Saturday, April 4, 2015
Moralistic Mendelson - Part II
I want to consider some comments about William Maxwell that
Edward Mendelson makes in his “Magus: William Maxwell,” included in his new
essay collection Moral Agents.
Maxwell was a longtime New Yorker
fiction editor and author of, among other works, the novella So Long, See You Tomorrow, which
originally appeared in The New Yorker
(October 1 & 8, 1979). In his essay, Mendelson says,
“Saintly” is a word that recurs in everything written about
Maxwell and his work. But in the same way that his friends ignored the
primitive, amoral magic that governs the realistic-looking world of his
fiction, they ignored his contempt for any ethical understanding of life – any
way of thinking in which actions have consequences, and events are the outcome
of human choice, not of arbitrary, impersonal forces.
That first sentence isn’t true. There’s at least one piece
on Maxwell’s work in which “saintly” doesn’t occur, namely, John Updike’s great
review-essay, "Imperishable Maxwell" (The
New Yorker, September 8, 2008; in Updike’s Higher Gossip, 2011).
Mendelson appears intent on setting Maxwell up as a “saint”
in order to show he really wasn’t. His talk of Maxwell’s “contempt for any
ethical understanding of life – any way of thinking in which actions have
consequences, and events are the outcome of human choice, not of arbitrary,
impersonal forces” is low snark. Maxwell was a moralist to the core. It’s just
that his morality, unlike Mendelson’s, wasn’t judgmental. Alec Wilkinson, in
his My Mentor (2002), says,
His friends often felt that no matter what they did, he was
unlikely to view their behavior judgmentally. It is not that he was without
opinions concerning right conduct, or that his moral standards were elastic;
it is that once he regarded someone as a friend, he was likely to consider his
or her actions sympathetically, as a response to the complications of life or
as understandable within the context. He was aware that people don’t always act
in their best interests, and often make choices that appear to work against
them. [My emphasis]
What irks Mendelson is Maxwell’s lack of plot. He says, “All
of Maxwell’s novels have a story but no plot.” He defines plot as “the means by
which fiction portrays the consequences of actions.” He further says,
Maxwell succumbed to an error common among writers who
organize their work for the finest possible rhythms and textures: the error of
thinking of plot as mechanical and therefore trivial. As he explained to John
Updike: “Plot, shmot.”
But I think Mendelson misinterprets what Maxwell meant by
“plot.” Maxwell took his plots from life. As Alec Wilkinson says in My Mentor,
Somewhat subversively, he [Maxwell] believed that the
patterns of ordinary life, acutely observed, provide more drama and structure
and emotional resonance than purely imagined events are likely to.

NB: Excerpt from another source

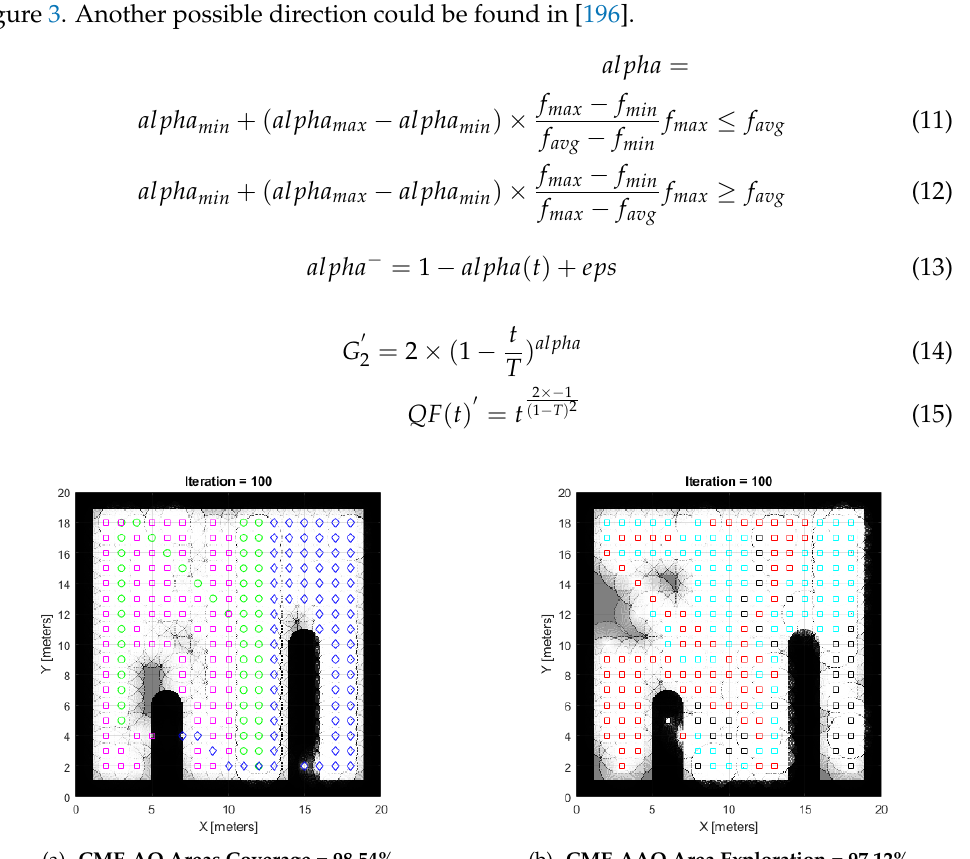
Figure 3. The simulation of CME-AO and CME-AAO exploration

I agree. Most novels’ plots seem artificial – “cumbersome
caravans of plot and scene and ‘conflict,’ ” James Wood calls them ("Reality Testing," The New Yorker, October 31,
2011). It’s why I find Maxwell’s So Long,
See You Tomorrow so appealing. It reads like a painstaking attempt to be as
true to life as possible. Where there is fabrication, it’s admitted. At one
point in the story, Maxwell says,
If any part of the following mixture of truth and fiction
strikes the reader as unconvincing, he has my permission to disregard it. I
would be content to stick to the facts if there were any.
Tastes differ, and Mendelson is welcome to his dogged quest for
“moral content.” As for me, I’m with Maxwell: “Looked at broadly, what
happened always has meaning, pattern, form, and authenticity. One can classify,
analyze, arrange in the order of importance, and judge any or all of these
things, or one can simply stand back and view the whole with wonder” (from the Author’s Note of Maxwell's superb 1989 essay collection The Outermost Dream).